Failure to Obtain Physician Order for Supplemental Oxygen
Penalty
Summary
The deficiency involves the facility’s failure to obtain a physician’s order for supplemental oxygen before initiating and continuing its use for a resident with COPD. The resident was cognitively intact and not coded as using supplemental oxygen on the most recent MDS, and there was no active order for oxygen in the medical record. Nursing notes documented that the resident developed shortness of breath and was assessed by the Medical Director, who ordered nebulizer treatments and a steroid but did not order oxygen. Despite this, the resident was started on oxygen via nasal cannula at 2 L/min, and this treatment continued over several days without a corresponding physician’s order in the chart. Surveyor observations on multiple days confirmed the resident was receiving oxygen at 2 L/min by nasal cannula. The resident reported she had been placed on oxygen a few days earlier when she had trouble breathing. A nurse stated the resident had previously had an oxygen order that was later discontinued and believed the Medical Director had reordered oxygen, but she could not locate any such order.

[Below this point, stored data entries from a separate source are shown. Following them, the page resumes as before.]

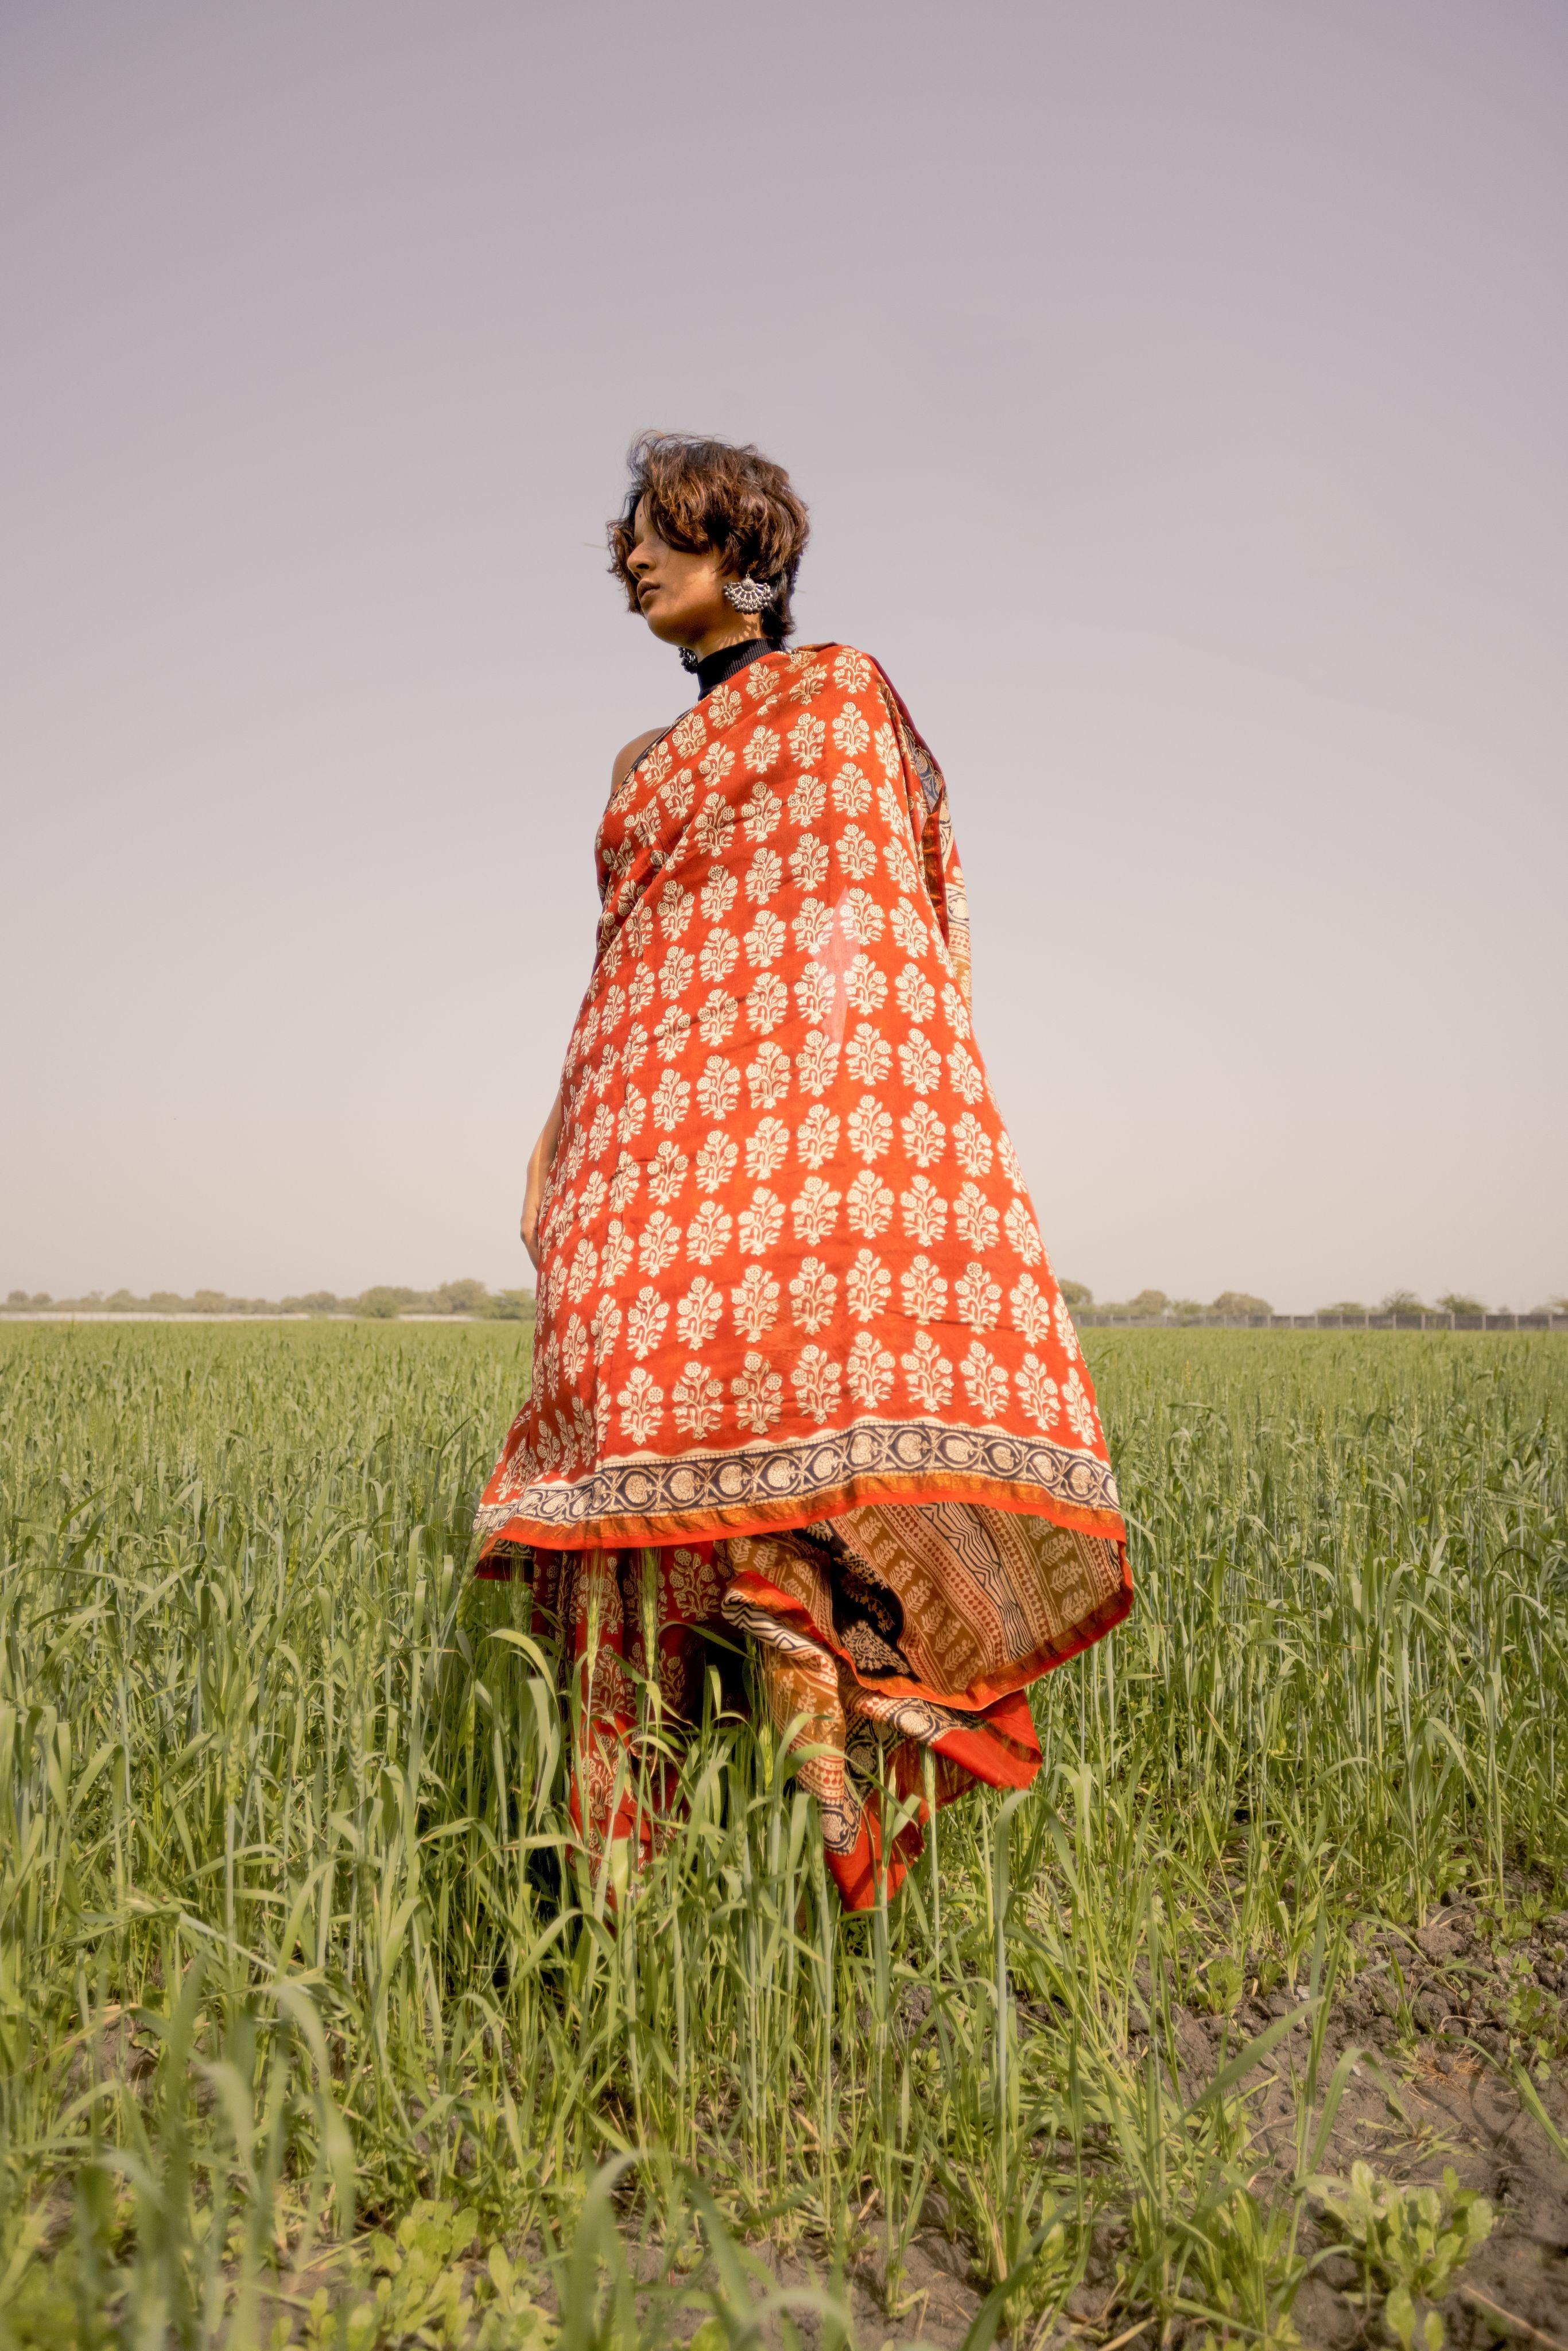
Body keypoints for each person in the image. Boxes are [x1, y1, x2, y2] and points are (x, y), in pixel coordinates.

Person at [475, 433, 1130, 1908]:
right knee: (635, 1471)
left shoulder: (839, 697)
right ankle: (615, 1860)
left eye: (665, 532)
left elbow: (880, 931)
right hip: (632, 1150)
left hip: (778, 1153)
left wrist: (846, 1122)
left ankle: (823, 1768)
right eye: (629, 538)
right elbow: (629, 965)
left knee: (781, 1459)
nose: (636, 558)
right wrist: (553, 1129)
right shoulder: (642, 762)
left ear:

The Medical Director confirmed he had not ordered oxygen and stated the resident should have had an order before oxygen was initiated. The NP documented in a progress note to continue oxygen after assessing the resident while she was already on 2 L/min, but she did not review the active orders and did not realize there was no oxygen order in place. The DON acknowledged the resident’s prior oxygen order had been discontinued and that staff should have obtained a new order before restarting oxygen.